NEW YORK – Newly elected city Comptroller John Liu is taking action to help protect communities from big developers and corruption.
Liu, the first Asian American elected to a top New York City office, has announced that he will set up a task force to establish more oversight over so-called Community Benefit Agreements between developers and community groups.
CBAs are generally supposed to ensure that a developer provides services agreed upon by both sides in exchange for community support for a particular project. Residents are in theory able to win such things as a certain percentage of affordable housing, jobs, parks and so on. Developers can receive zoning changes, no-bid contracting, tax subsidies – even the right to invoke eminent domain and seize private property for their project.
While such agreements are in use worldwide, New York City CBAs have drawn scrutiny.
Questions have arisen as to who represents a community and how enforceable an agreement is. Developers here have used CBAs to gain an upper hand in many communities and, in some cases, as a way to divide and even radically alter neighborhoods against the wishes of local residents.
Echoing concerned New Yorkers, Liu said, “In the absence of standards … these agreements will become more problematic and ultimately irrelevant.”
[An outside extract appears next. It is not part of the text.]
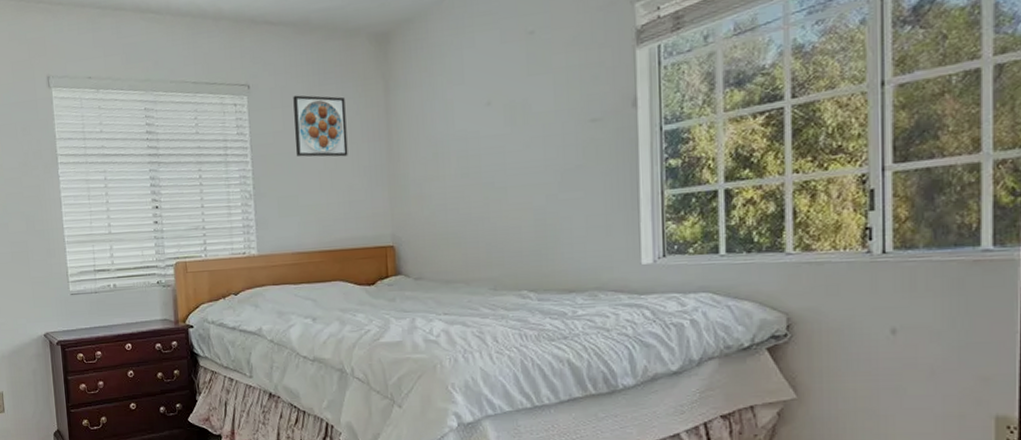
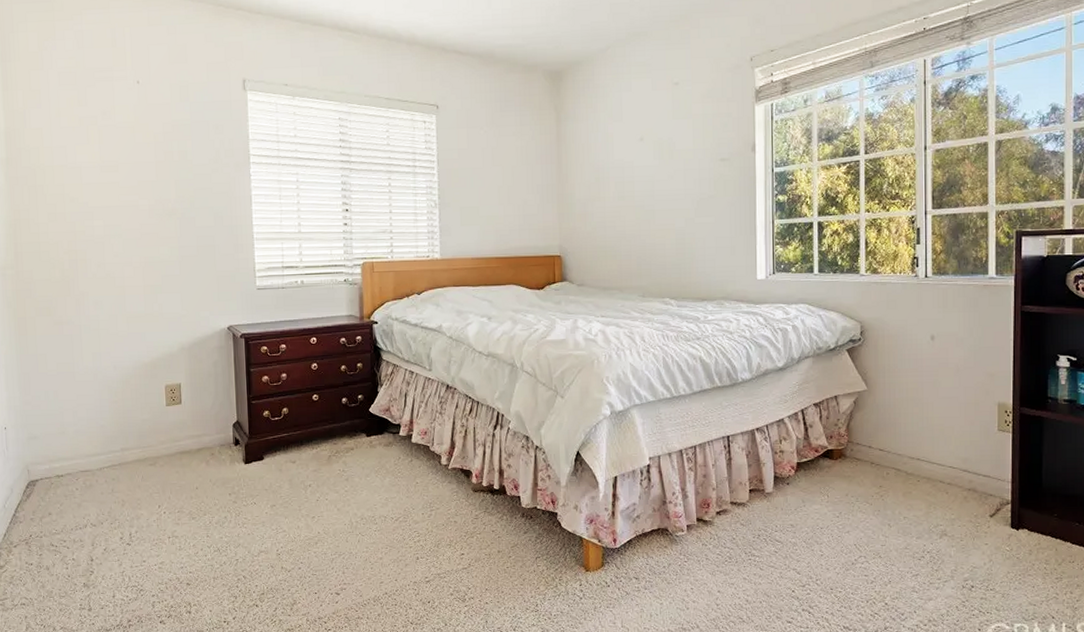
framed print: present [293,95,348,157] -> none [477,118,524,175]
In Brooklyn, a CBA was signed in 2005 between Forest City Ratner, a multi-billion-dollar private developer which had already been guaranteed huge subsidies from the city, and a number of groups purporting to represent the community. The agreement was for Ratner’s proposed Atlantic Yards project, which will, through eminent domain, throw people out of their homes and businesses and radically alter downtown Brooklyn.
Critics of the project note that it will displace thousands of local residents and replace decent existing housing with luxury condos in a neighborhood where the current median income is less than $30,000.
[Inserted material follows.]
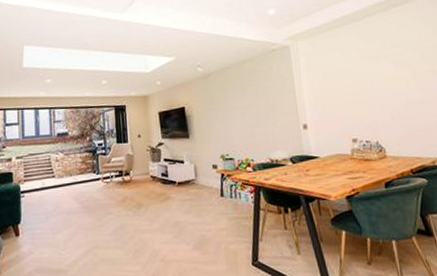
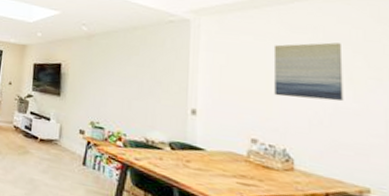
wall art: none [357,46,412,99] -> present [273,42,343,102]

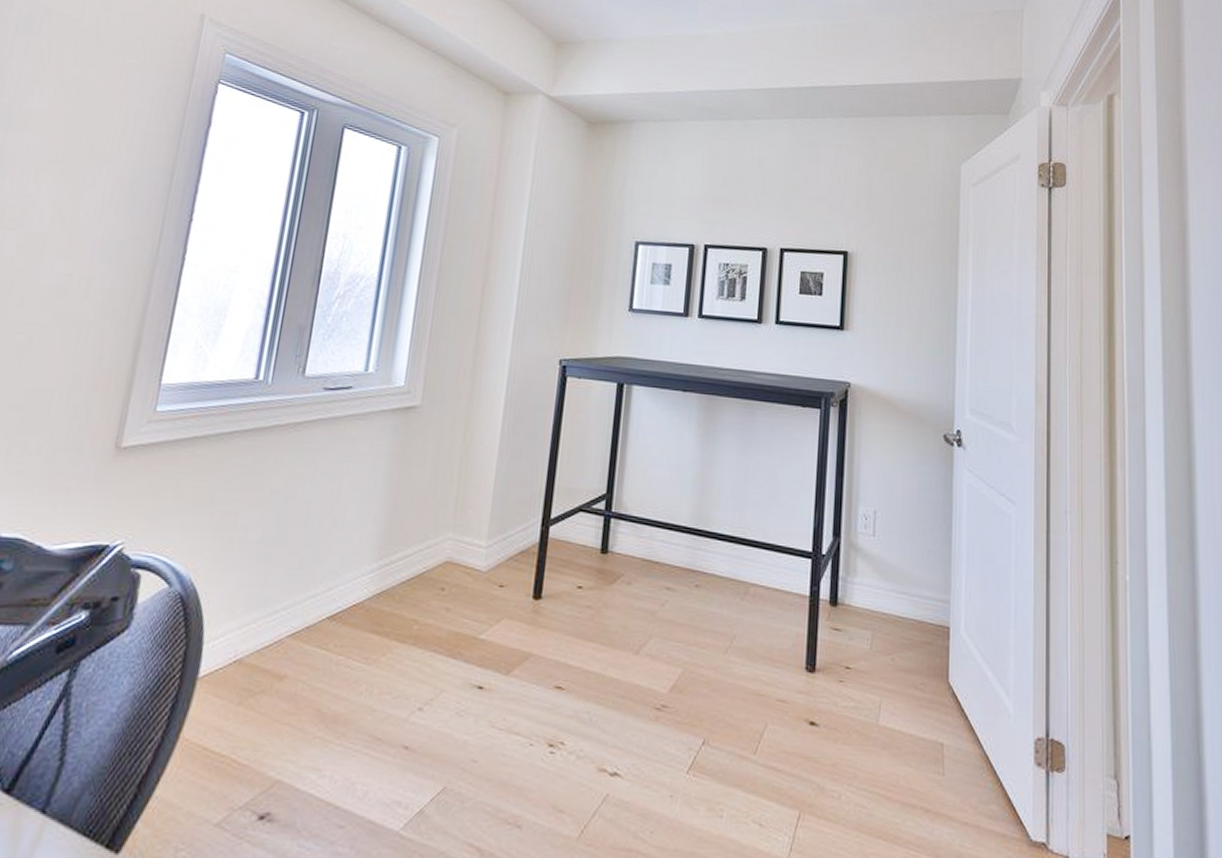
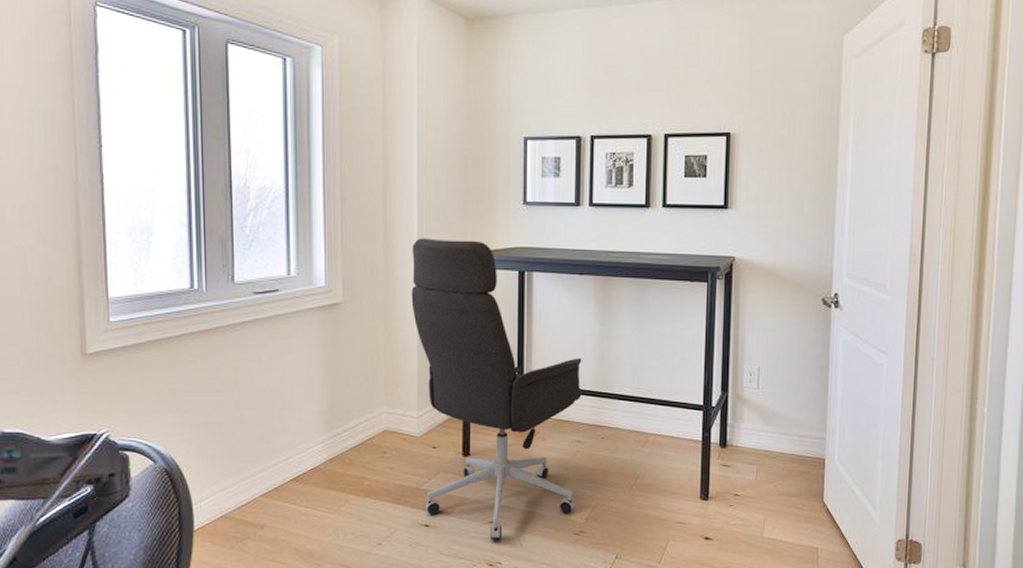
office chair: none [481,340,679,712] -> present [411,238,583,540]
Mayor Michael Bloomberg announced the agreement in a flurry of press releases,. However, neither Bloomberg nor any city agency were signatories. Only Forest City Ratner and eight civic groups that don’t directly represent the area were signers. Develop Don’t Destroy Brooklyn, a coalition that came together to oppose Atlantic Yards, and others charged that the mayor had tried to hoodwink the community by making it appear that there was an agreement between the city and the developer.
Many felt that even the stipulations spelled out in the CBA were not enough to protect the neighborhood. The Develop Don’t Destroy coalition charged that “misleading statements appeared in the mayor’s press release, including the claim that the FCR proposal ‘will create 8,500 permanent new jobs, 4,500 mixed-income apartments. FCR themselves only claim 6,000 jobs and have admitted at a City Council hearing that they cannot guarantee that any new permanent jobs would be created or that local residents would get the jobs. FCR said at the same Council hearing that they now plan on building 6,000 or even 7,300 housing units, with no commitment to make those additional units affordable.'”
Astonishingly, Forest City Ratner official Mary Anne Gilmartin admitted in a July 2009 meeting that “Forest City has funding obligations and commitments to each of the organizations [that signed the CBA], and they’re reviewed on an annual basis.” In other words, though the mayor and FCR attempted to give the agreement a veneer of grassroots involvement, all the singers had received funding from the developer.
Further, the agreement, while technically binding, has no actual enforcement mechanism.
Atlantic Yards may be considered the most egregious case of abuse, but, Liu said, “the public has seen a string of broken promises to communities and questionable involvement by some government officials.” He added that studies have singled out the city’s community benefit agreements “as examples of what not to do.”
Saying that it is “time for the embarrassment to end,” Liu announced that his office would form a task force that includes business, labor and grassroots organizations, to examine the issue and propose proper procedures.
Findings and regulations would have to be approved by the City Council.
According to Liu, “It is simply common sense to have clear standards that ensure benefits for the public when private developers receive benefits from the public.”